I bet you’ve noticed the prices at the pump! It’s pretty crazy.  Two days ago I heard an analyst on 680 News saying that there was no reason for gas prices to have escalated at the pump.  He’s got me all fired up – I don’t believe the guy knows what’s going on in the world.

Crude oil prices have been moving up silently for the past few weeks, the sudden jump is because of a few reasons that won’t be going away in a hurry.  Here they are:

1.       The Fed’s statement that it will buy USD40 billion worth mortgage backed securities is a signal that the economy has not stabilized yet.  While the market was hoping for a stimulus, when it came it confirmed the fear that things were not well.  So we got what we wanted, but that wasn’t really what we wanted.  What we really wanted was a signal that the economy was beginning to thrive.  We did not get that signal.  When the economy thrives, people do things, they travel etc., companies gear up production, and all of this translates into a demand for oil and other commodities.

2.       Because a lower demand is expected and for other financial reasons not relevant for this discussion, the number of oil rigs operating in North America is 50% lower than last year.  This means that the supply of crude in the future will be lower.  If you think prices are already too high, keep  your eyes peeled you will soon see the price at the pump go over$1.50 a litre.

3.       Another complication is the political situation in the Middle East.  The question about the strike on Iran is “when?” As Iran is a key player on the supply side of crude, this does not arguer well for prices at the pump.

What should we do as consumers?

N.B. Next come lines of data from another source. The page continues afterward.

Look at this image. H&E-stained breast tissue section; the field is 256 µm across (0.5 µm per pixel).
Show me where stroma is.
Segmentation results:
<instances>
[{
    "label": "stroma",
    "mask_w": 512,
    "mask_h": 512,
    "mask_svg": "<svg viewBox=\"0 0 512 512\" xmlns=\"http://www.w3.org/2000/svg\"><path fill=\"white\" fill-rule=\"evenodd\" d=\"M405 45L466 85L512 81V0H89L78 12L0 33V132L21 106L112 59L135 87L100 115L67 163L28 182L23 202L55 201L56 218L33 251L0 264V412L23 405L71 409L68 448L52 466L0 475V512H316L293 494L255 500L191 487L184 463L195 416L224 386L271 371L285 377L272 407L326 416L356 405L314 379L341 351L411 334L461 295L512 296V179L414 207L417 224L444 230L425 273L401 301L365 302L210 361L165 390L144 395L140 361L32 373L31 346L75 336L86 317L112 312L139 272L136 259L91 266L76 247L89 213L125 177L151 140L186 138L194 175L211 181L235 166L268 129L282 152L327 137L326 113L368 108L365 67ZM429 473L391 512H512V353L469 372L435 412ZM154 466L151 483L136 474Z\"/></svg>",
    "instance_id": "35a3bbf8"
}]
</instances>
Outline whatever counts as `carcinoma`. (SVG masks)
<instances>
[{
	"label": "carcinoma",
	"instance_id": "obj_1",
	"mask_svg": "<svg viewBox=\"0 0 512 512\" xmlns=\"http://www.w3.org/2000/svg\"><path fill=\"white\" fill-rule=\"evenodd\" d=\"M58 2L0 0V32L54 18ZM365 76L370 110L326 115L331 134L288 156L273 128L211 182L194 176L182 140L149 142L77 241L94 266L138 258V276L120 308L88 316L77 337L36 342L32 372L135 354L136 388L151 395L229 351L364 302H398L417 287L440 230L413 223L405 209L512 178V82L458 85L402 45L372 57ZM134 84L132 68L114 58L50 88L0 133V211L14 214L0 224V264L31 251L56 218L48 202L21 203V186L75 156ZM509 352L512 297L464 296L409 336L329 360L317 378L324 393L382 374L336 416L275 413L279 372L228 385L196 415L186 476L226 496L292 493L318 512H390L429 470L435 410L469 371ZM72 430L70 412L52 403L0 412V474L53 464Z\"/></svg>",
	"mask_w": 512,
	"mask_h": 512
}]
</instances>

Watch our belts – stop using those credit cards – you should absolutely leave home with out them.

What should we do as investors?  Well, isn’t that an interesting question.  If you are 15 to 20 years away from retirement, you don’t need to pay any attention to the news – just keep socking the monthly 10%. 

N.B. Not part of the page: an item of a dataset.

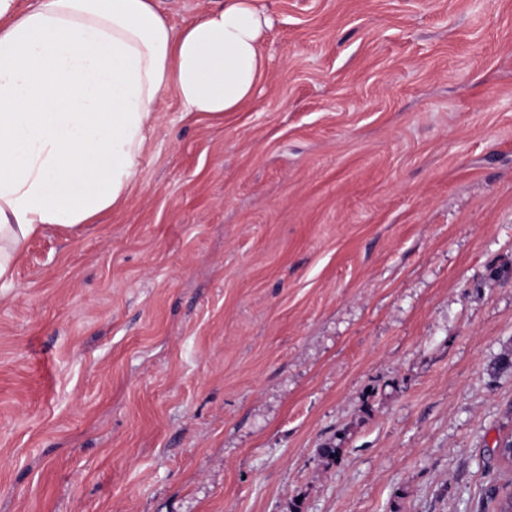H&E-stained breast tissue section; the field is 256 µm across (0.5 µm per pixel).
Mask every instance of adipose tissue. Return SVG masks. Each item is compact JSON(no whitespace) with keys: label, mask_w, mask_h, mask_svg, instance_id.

If you are five years or less away from retirement, then I would say build a core portfolio of blue chips and take specific satellite positions in banking, new technologies, real estate and health care.  These specific positions should be the part of your portfolio that does not need to come into play for the next ten years.

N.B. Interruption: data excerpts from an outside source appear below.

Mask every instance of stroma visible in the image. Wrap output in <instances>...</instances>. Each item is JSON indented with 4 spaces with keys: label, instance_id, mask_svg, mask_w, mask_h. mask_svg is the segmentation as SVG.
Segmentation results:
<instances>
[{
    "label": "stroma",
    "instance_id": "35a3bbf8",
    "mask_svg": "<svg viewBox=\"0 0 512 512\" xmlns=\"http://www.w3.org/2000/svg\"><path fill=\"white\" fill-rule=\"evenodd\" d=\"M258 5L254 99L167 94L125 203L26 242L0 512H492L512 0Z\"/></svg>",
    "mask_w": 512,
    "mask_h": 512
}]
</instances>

If you are a retiree who is consuming investments, you’ve got trouble.  Bonds are no longer a safe place for you to be, and if you are going to buy bonds, for heaven’s sake don’t get into a bond mutual fund.  Buy a high coupon and hold it to maturity with the intention of consuming the coupon payments.  Be careful about investing in stocks – dividends are still good for health, and growth sectors are still good for your ten year money.  However, I strongly advise you to keep the next 2 years of income in cash or GIC.  This will insulate you towards the events of the market.
Be wary of stocks in the energy sector – with everything that’s going on in the world, if we get hit with another warm winter, investments in the Canadian side of the sector will not do well.